It's my friend Rachel's birthday, and I've written this as an inspiration for her:
There was a time in my life when I looked at the scraggly yellow ragworts that broke through the cracks on the city pavements or straddled the old decaying brick walls and railway cuttings of Leicester and wondered … wondered at just how they survived this arid, urban waste and I thought of my own life at that time … nothing, nothing seemed to be happening … the long days seemed monotonous, unexciting and the ragworts gave me hope indeed. Even in this ‘waste’ I could find life … and so I did.
I was working as a cleaner cum shop assistant and discreetly, near my side, I kept a notebook in which I jotted down my ideas, my thoughts, my plans, my stories … and so the dullest place became a place of inspiration.

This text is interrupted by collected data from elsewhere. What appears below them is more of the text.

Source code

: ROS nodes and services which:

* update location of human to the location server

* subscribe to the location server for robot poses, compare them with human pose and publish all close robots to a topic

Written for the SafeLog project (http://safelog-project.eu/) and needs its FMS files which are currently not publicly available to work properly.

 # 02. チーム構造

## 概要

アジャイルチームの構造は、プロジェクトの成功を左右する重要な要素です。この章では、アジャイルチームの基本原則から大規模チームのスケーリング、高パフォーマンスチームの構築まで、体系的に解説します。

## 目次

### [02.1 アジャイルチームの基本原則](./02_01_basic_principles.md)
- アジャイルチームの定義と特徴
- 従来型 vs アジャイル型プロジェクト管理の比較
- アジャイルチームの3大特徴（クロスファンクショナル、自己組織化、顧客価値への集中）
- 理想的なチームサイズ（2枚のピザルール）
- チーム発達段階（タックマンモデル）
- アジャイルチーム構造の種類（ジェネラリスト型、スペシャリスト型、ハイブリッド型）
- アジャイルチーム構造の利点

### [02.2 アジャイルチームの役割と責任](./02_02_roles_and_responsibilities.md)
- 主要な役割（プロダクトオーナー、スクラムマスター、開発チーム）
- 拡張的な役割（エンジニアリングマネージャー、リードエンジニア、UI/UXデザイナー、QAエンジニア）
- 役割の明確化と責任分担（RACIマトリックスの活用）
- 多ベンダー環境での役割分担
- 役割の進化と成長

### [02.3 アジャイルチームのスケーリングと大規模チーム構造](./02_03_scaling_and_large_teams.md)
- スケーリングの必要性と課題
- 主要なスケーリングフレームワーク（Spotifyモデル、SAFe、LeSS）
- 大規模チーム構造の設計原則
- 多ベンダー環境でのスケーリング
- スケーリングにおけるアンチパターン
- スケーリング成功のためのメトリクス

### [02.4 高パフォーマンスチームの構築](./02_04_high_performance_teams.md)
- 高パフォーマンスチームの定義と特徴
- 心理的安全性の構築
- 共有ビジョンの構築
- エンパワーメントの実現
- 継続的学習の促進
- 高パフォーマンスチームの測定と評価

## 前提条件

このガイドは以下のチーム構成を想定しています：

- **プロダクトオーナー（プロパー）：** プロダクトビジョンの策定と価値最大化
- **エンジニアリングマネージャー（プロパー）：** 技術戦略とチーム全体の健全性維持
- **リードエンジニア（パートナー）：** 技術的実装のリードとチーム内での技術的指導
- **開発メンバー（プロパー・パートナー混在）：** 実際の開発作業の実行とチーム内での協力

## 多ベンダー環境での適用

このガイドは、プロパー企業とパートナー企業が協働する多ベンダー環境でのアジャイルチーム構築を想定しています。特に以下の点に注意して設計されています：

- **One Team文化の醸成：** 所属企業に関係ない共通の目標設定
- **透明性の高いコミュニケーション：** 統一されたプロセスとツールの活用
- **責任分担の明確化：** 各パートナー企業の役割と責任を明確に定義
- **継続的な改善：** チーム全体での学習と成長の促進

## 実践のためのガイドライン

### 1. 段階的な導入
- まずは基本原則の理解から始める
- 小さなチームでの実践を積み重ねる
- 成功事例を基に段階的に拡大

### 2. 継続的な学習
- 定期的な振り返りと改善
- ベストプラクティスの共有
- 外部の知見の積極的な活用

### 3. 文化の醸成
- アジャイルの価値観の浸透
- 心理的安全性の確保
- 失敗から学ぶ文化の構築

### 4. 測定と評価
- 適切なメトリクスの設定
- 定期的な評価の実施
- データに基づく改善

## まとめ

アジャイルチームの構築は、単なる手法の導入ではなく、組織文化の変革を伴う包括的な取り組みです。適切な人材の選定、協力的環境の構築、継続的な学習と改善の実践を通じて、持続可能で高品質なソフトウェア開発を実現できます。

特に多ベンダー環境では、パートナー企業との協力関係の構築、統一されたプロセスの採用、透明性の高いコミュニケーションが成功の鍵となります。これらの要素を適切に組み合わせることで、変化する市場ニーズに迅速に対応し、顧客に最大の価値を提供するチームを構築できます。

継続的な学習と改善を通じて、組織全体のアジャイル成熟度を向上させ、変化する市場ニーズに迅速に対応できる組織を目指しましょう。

Now I know the reverse for life is busy and, yes, fulfilling but I still want to take inspiration from the ragwort and learn a lesson from its tenuous rootedness, its ability to find life when there seems so little life around. I need my roots to push deep down into the soil and this means finding God’s inspiration in everything I do. In the parched times or in the downpour, God must be my soil, my sun, my rain, my life.
Postscript: I’ve just read that just one single plant of a particular type of ragwort can produce up to 150,000 seeds in its lifetime! These scrawny, golden, fetid flowers can multiply, multiply, multiply. So with us: just where will the ‘seeds’ of lives given to God be carried and, when they take root, what kind of fruit will they bear?